“When I think of my childhood in Palermo, I think of being out and about with my family,” Roberto Careri, owner and chef of Trinacria tells us. “I remember often being in cafes, bars and restaurants, looking up and around to see what was going on.” These culinary sights and sounds made such an impression on him that some years later, when a friend suggested he should design his restaurant in Munich “just as Italy used to be”, that’s exactly what he did.
Everywhere you look in Trinacria there’s something that grabs your attention: from retro light fittings and vintage Italian signs to beautiful black and white photographs of Sicilian food markets. For those that want to take something home with them, food and wine from the anti-Mafia initiative Libera terra (freed land) line the shelves.

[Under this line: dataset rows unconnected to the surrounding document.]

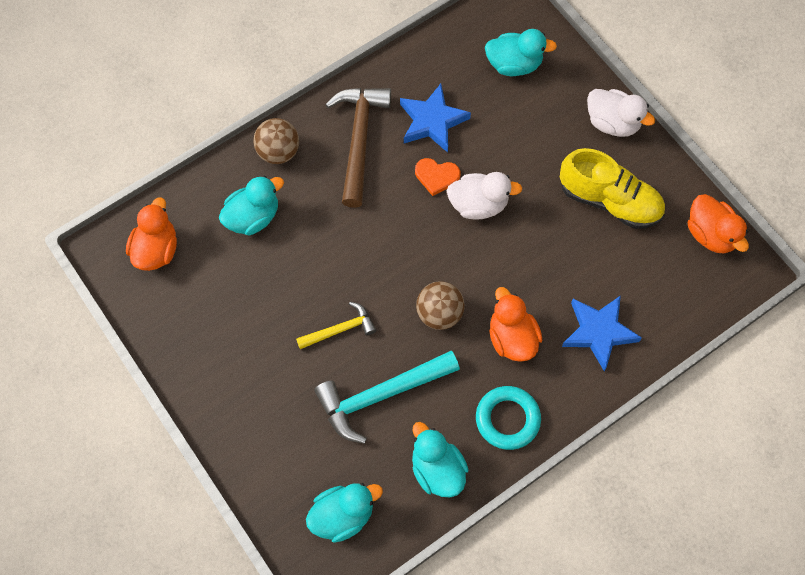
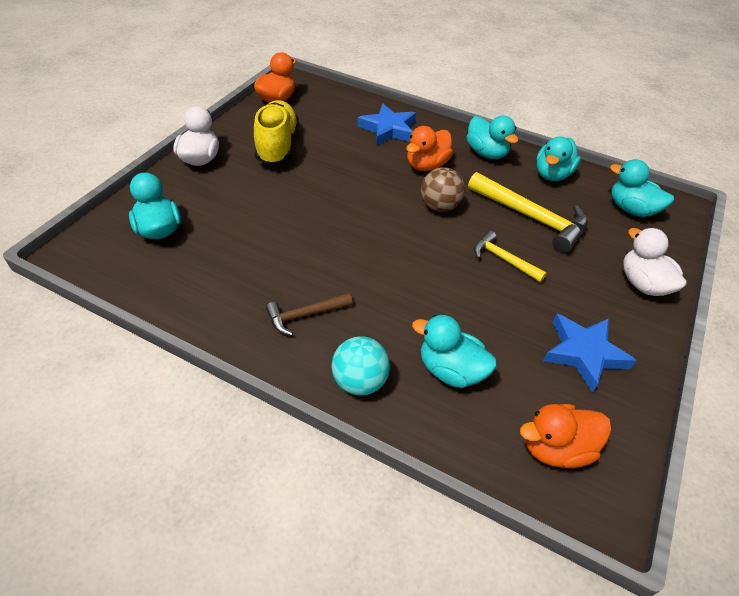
camera: 120 degrees left, 20 degrees down
brown ball [253,118,299,164] -> turquoise ball [331,336,390,396]
turquoise hammer [314,351,460,444] -> yellow hammer [468,172,588,253]
brown hammer [325,88,391,208] -> brown hammer [266,293,353,336], size x0.56
blue star [400,84,471,153] -> blue star moved to [543,314,637,393]
orange heart [415,158,460,196] -> none
white duck [447,172,522,220] -> white duck moved to [623,228,687,296]
turquoise ring [476,386,541,450] -> turquoise duck [467,116,518,159]

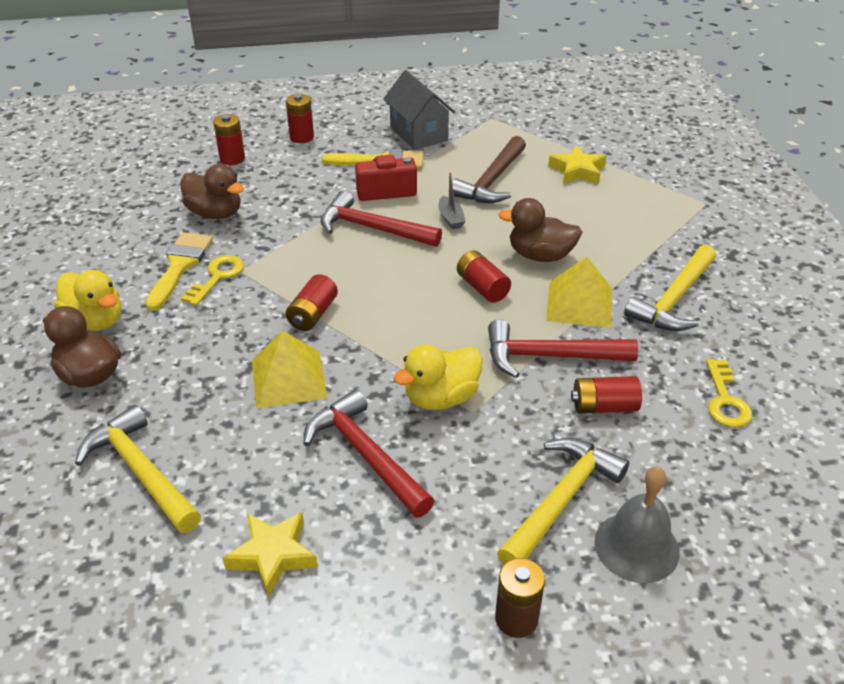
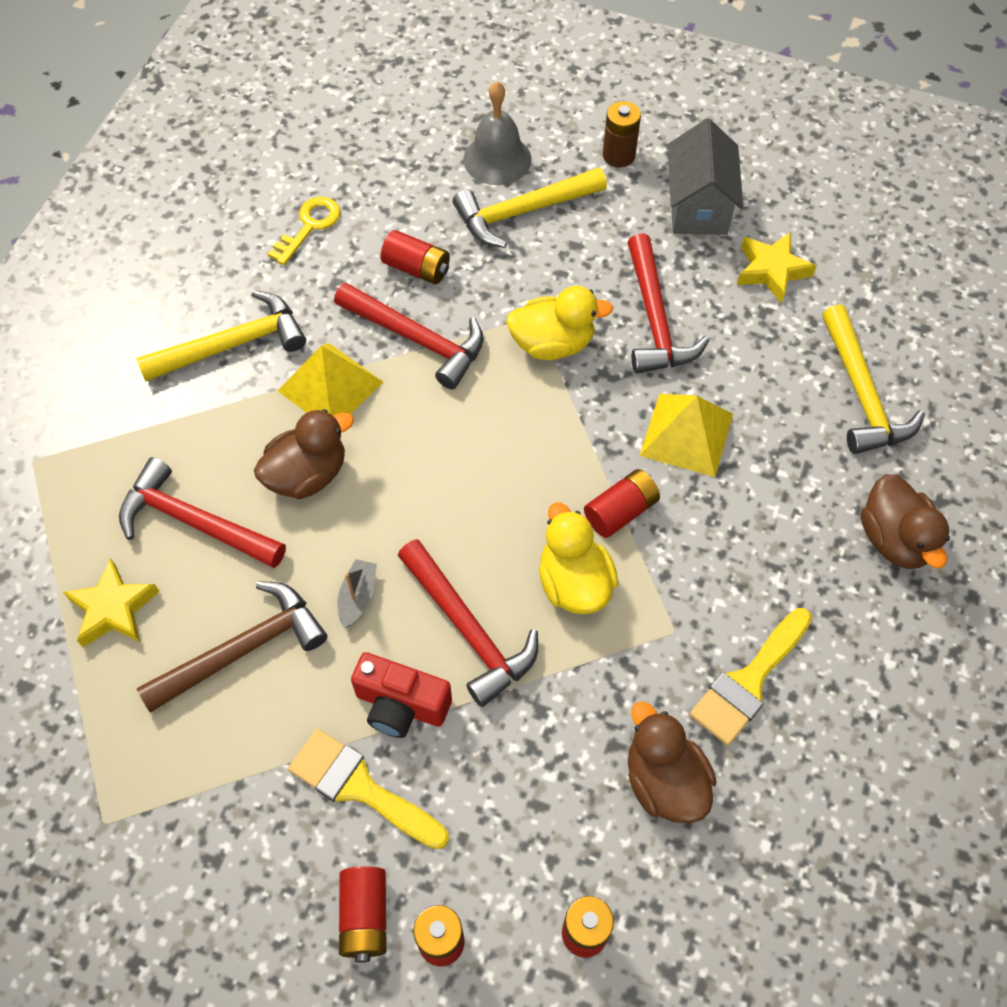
camera: 150 degrees left, 20 degrees up
yellow duck [54,270,121,331] -> yellow duck moved to [539,503,618,614]
yellow key [181,255,244,306] -> none
grey house [384,70,455,150] -> grey house moved to [668,119,743,235]
red battery [457,250,511,303] -> red battery moved to [339,866,386,963]
brown duck [498,198,582,262] -> brown duck turned 75 degrees counterclockwise [254,409,354,499]
none -> red hammer [119,457,286,568]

“The table and chairs wobble a bit, but that’s not important to me,” he says. “I want people to come for the atmosphere and the food.” And they do. His menu, inspired by authentic Italian home cooking, has people queuing up outside waiting to try the pasta of the day (normally a choice of two), the daily meat dish or on Friday, the fish. Others have their heart set on a homemade panna cotta, a slice of pistachio cake or perhaps an espresso from Palermo-brand Tonaca di Monaco.
Buttering up the locals
Among his repertoire are dishes such as pasta alla norma (tomato and aubergine), spaghetti al pesto trapanese (tomato and almond pesto), linguine con la bottarga di tonno (tuna eggs), pasta con triglie e finocchietto selvtico (mullet and wild fennel) and barchette di melanzane alla siciliana (stuffed aubergines).
Interestingly, when it comes to traditional recipes Roberto is open to adaptation. Whilst all the dishes in his restaurant are based on classics, he continually improvises and experiments. “I cook with what’s around me,” he says. Take duck for instance. Whilst not so common in Mediterranean cuisine, the arrival of the season in Germany sees hearty stews with tomatoes and raisins appear on his menu. And then there is butter. “It was never used in Sicily due to the heat problem before fridges, but here I often add it to sauces.”
For Roberto, exploring alternatives is what keeps his interest and love of cooking alive: “It allows me and my customers to keep discovering new things.”
Working 9 to 5
Much to the disappointment of many, Trinacria is only open during the week, for breakfast and lunch. The reason is simple. Roberto needs to take a break for himself, for his family and for his cooking. Everything at Trinacria is homemade: from the jam in the croissants to the stock in his risotto – and this takes time.
Alongside weekends, the restaurant also closes its doors over Easter, Christmas and a few weeks in the summer. Normally heading back to Palermo to refuel, it is fair to say this chef splits his time between two islands: one in Italy, the other in Haidhausen.